Location: Dune slacks at the Belgian and North French coast.
Method: Frequency distribution patterns of species were tested over different scale levels (ranging from 0.008 to 45 km2). Analyses were executed for the total species pool and for subsets of species with high and low dispersal rates and habitat generalist and specialist species.
Results: Species distributions for the total species pool on scale levels larger than 1.5 km2 were unimodal, with an overrepresentation of rare species. With decreasing scale level, the proportion of common species increased, leading to weak bimodality. Distributions of subsets of slowly dispersing and habitat specialist species are on all scale levels characterised by a strongly unimodal pattern. The subset of species with high dispersal rates and habitat generalist species has a higher proportion of common species, leading to a significant core peak.

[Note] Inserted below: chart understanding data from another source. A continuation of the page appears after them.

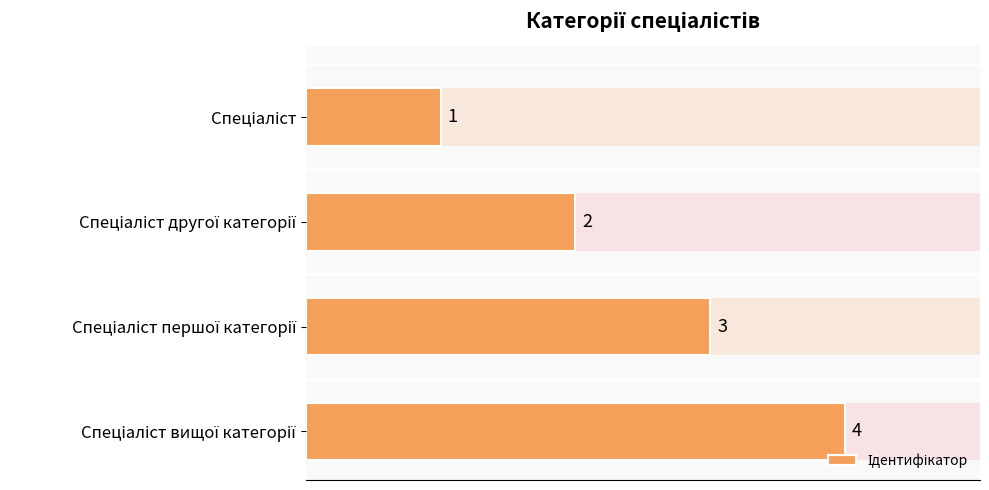

Are the bars horizontal?

Yes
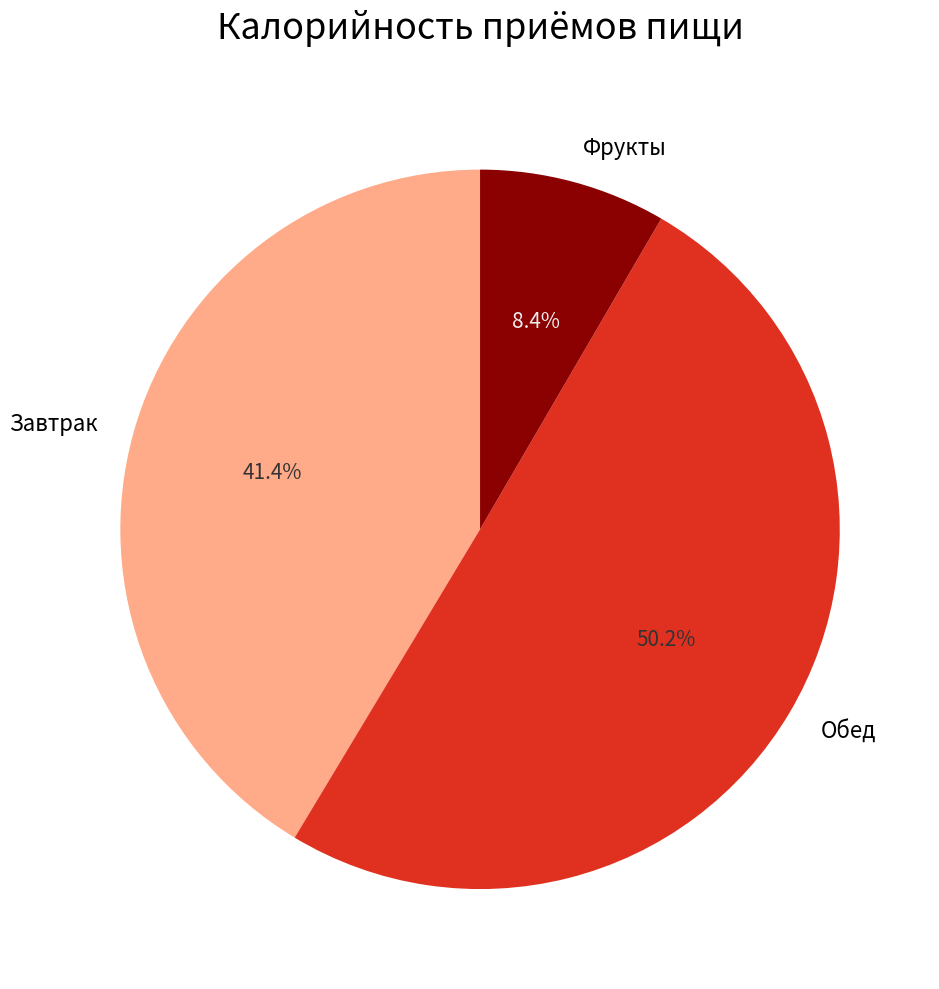

What is the smallest slice in the pie chart?

Фрукты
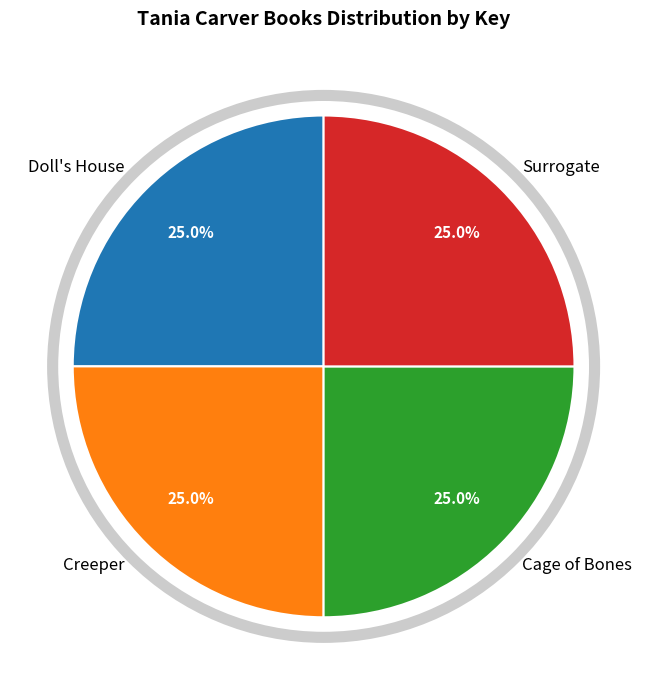

What is the ratio of the value at Surrogate to the value at Doll's House?

1.0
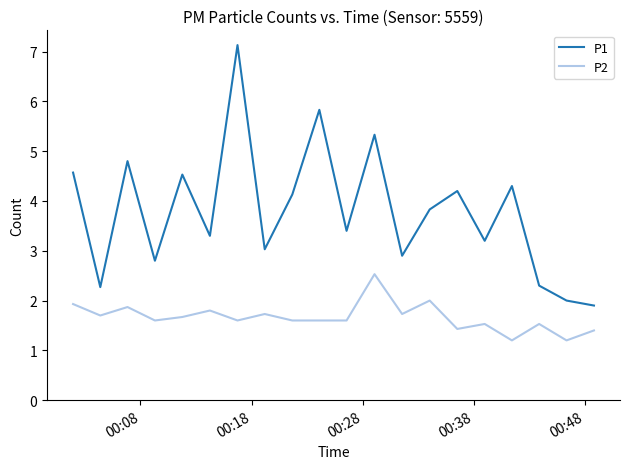

What are all the series names shown in the legend?

P1, P2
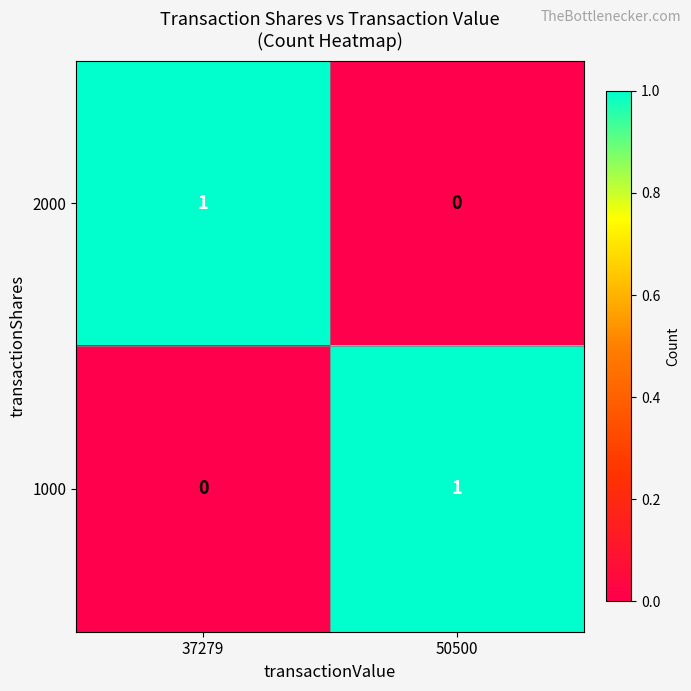

At how many categories does at least one series exceed 0?

2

Conclusions: On all scale levels both dispersal and niche limitation are hampering the wider distribution of rare species. However, since isolation and habitat heterogeneity are limited on the smaller scale levels, a larger proportion of well dispersing and habitat generalist species is able to occupy a high number of patches, resulting in a significant core peak for the total species pool.
Nomenclature: Lambinon et al. (1998).